Related: when running the new test, is the ledger close time metric (ledger.ledger.close) consistent with the same classic TPS? I opened https://github.com/stellar/stellar-core/issues/4365 recently, so I'm wondering if there's any overhead with Soroban ops we're not accounting for in our simulations. E.g. if there's an extra overhead for Soroban vs classic close time, this does impact the resulting TPS.
when running the new test, is the ledger close time metric (ledger.ledger.close) consistent with the same classic TPS?
No, it looks like the average ledger close time is a bit higher on the mixed mode run, and the max is much higher.
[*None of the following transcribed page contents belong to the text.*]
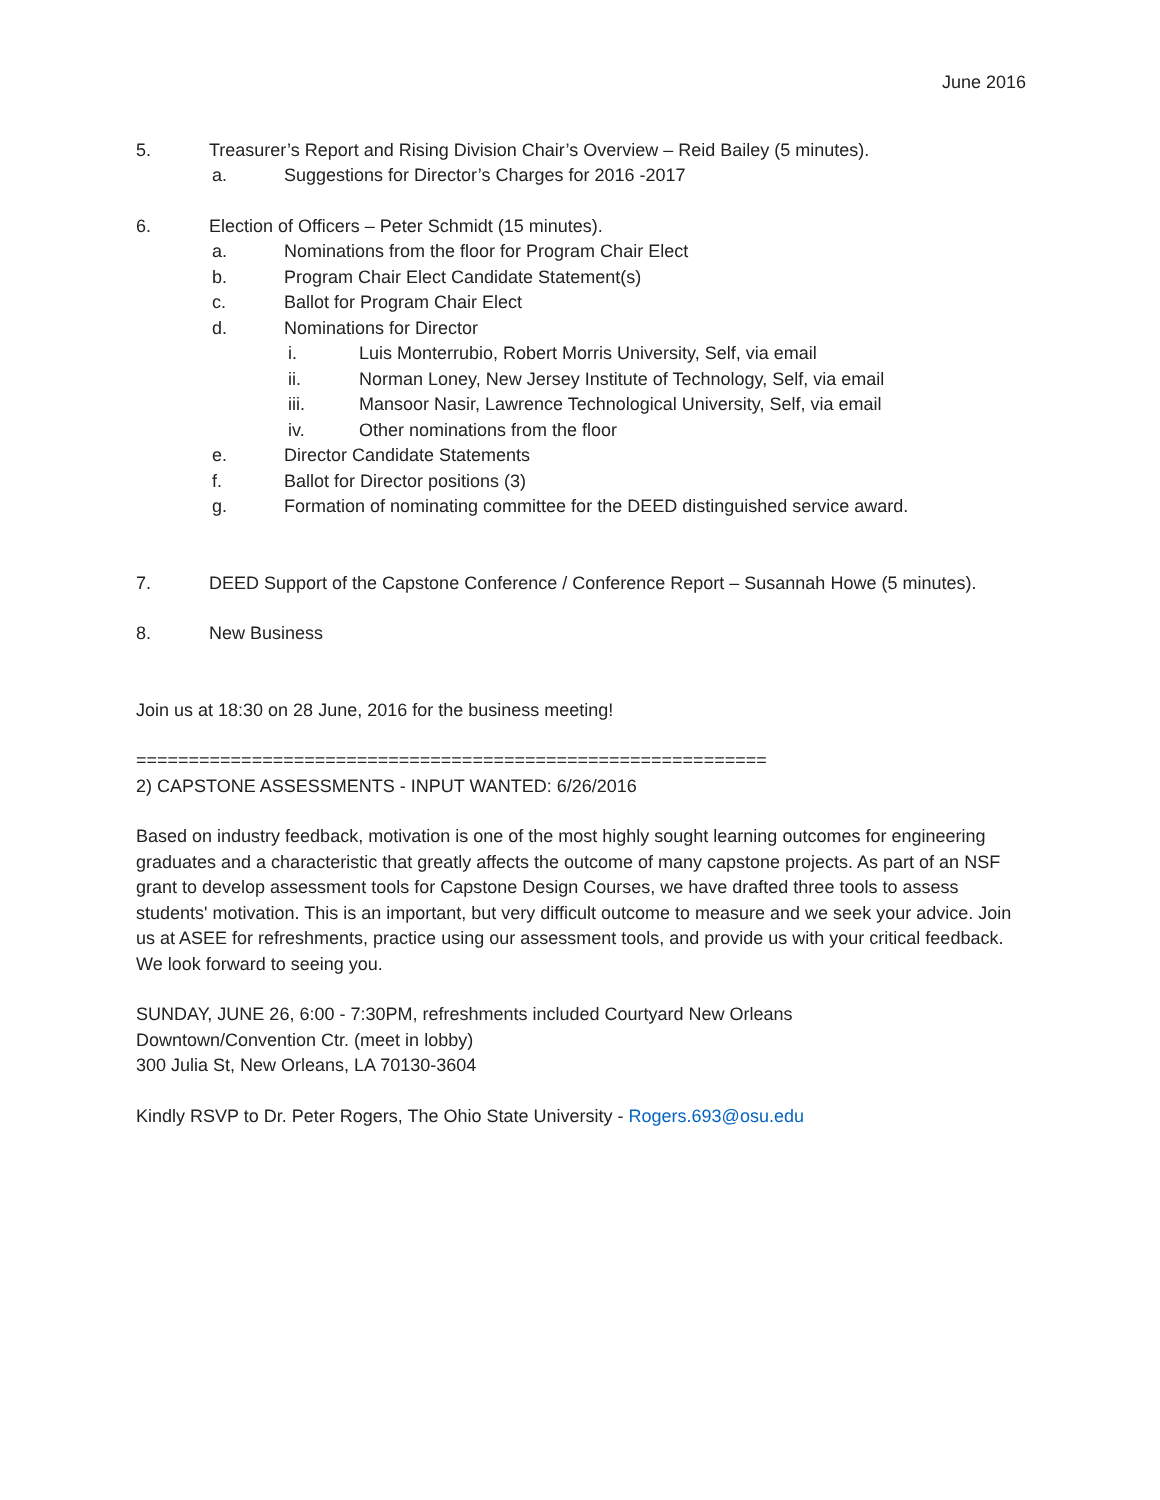June 2016
5. Treasurer’s Report and Rising Division Chair’s Overview – Reid Bailey (5 minutes).
a. Suggestions for Director’s Charges for 2016 -2017
6. Election of Officers – Peter Schmidt (15 minutes).
a. Nominations from the floor for Program Chair Elect
b. Program Chair Elect Candidate Statement(s)
c. Ballot for Program Chair Elect
d. Nominations for Director
i. Luis Monterrubio, Robert Morris University, Self, via email
ii. Norman Loney, New Jersey Institute of Technology, Self, via email
iii. Mansoor Nasir, Lawrence Technological University, Self, via email
iv. Other nominations from the floor
e. Director Candidate Statements
f. Ballot for Director positions (3)
g. Formation of nominating committee for the DEED distinguished service award.
7. DEED Support of the Capstone Conference / Conference Report – Susannah Howe (5 minutes).
8. New Business
Join us at 18:30 on 28 June, 2016 for the business meeting!
============================================================
2) CAPSTONE ASSESSMENTS - INPUT WANTED: 6/26/2016
Based on industry feedback, motivation is one of the most highly sought learning outcomes for engineering graduates and a characteristic that greatly affects the outcome of many capstone projects. As part of an NSF grant to develop assessment tools for Capstone Design Courses, we have drafted three tools to assess students' motivation. This is an important, but very difficult outcome to measure and we seek your advice. Join us at ASEE for refreshments, practice using our assessment tools, and provide us with your critical feedback. We look forward to seeing you.
SUNDAY, JUNE 26, 6:00 - 7:30PM, refreshments included Courtyard New Orleans
Downtown/Convention Ctr. (meet in lobby)
300 Julia St, New Orleans, LA 70130-3604
Kindly RSVP to Dr. Peter Rogers, The Ohio State University - Rogers.693@osu.edu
Here's the metric from a mixed mode run:
,"ledger.ledger.close":{
"type":"timer",
"count":16,
"event_type":"calls",
"rate_unit":"s",
"mean_rate":0.139674,
"1_min_rate":0.199989,
"5_min_rate":0.191766,
"15_min_rate":0.17716,
"duration_unit":"ms",
"min":0.532251,
"max":3392.97,
"mean":553.548,
"stddev":1213.05,
"sum":8856.77,
"median":1.70122,
"75%":2181.19,
"95%":3271.87,
"98%":3271.87,
"99%":3271.87,
"99.9%":3271.87,
"100%":3271.87
}
And here's one from a classic run:
,"ledger.ledger.close":{
"type":"timer",
"count":148,
"event_type":"calls",
"rate_unit":"s",
"mean_rate":0.150299,
"1_min_rate":0.183972,
"5_min_rate":0.186444,
"15_min_rate":0.190643,
"duration_unit":"ms",
"min":0.541953,
"max":601.459,
"mean":413.158,
"stddev":104.403,
"sum":61147.4,
"median":464.925,
"75%":477.388,
"95%":553.14,
"98%":553.14,
"99%":553.14,
"99.9%":553.14,
"100%":553.14
}
Closes #142 and #106
This change adds a new mission
MaxTPSMixed
that performs a binary search to determine the max TPS under a mix of classic and soroban traffic.I tested these changes by scaling some things back (smaller network, lower timing intervals, etc) and verifying that the binary search works as expected. The test is able to correctly detect that loadgen fails on TPS runs that are too high.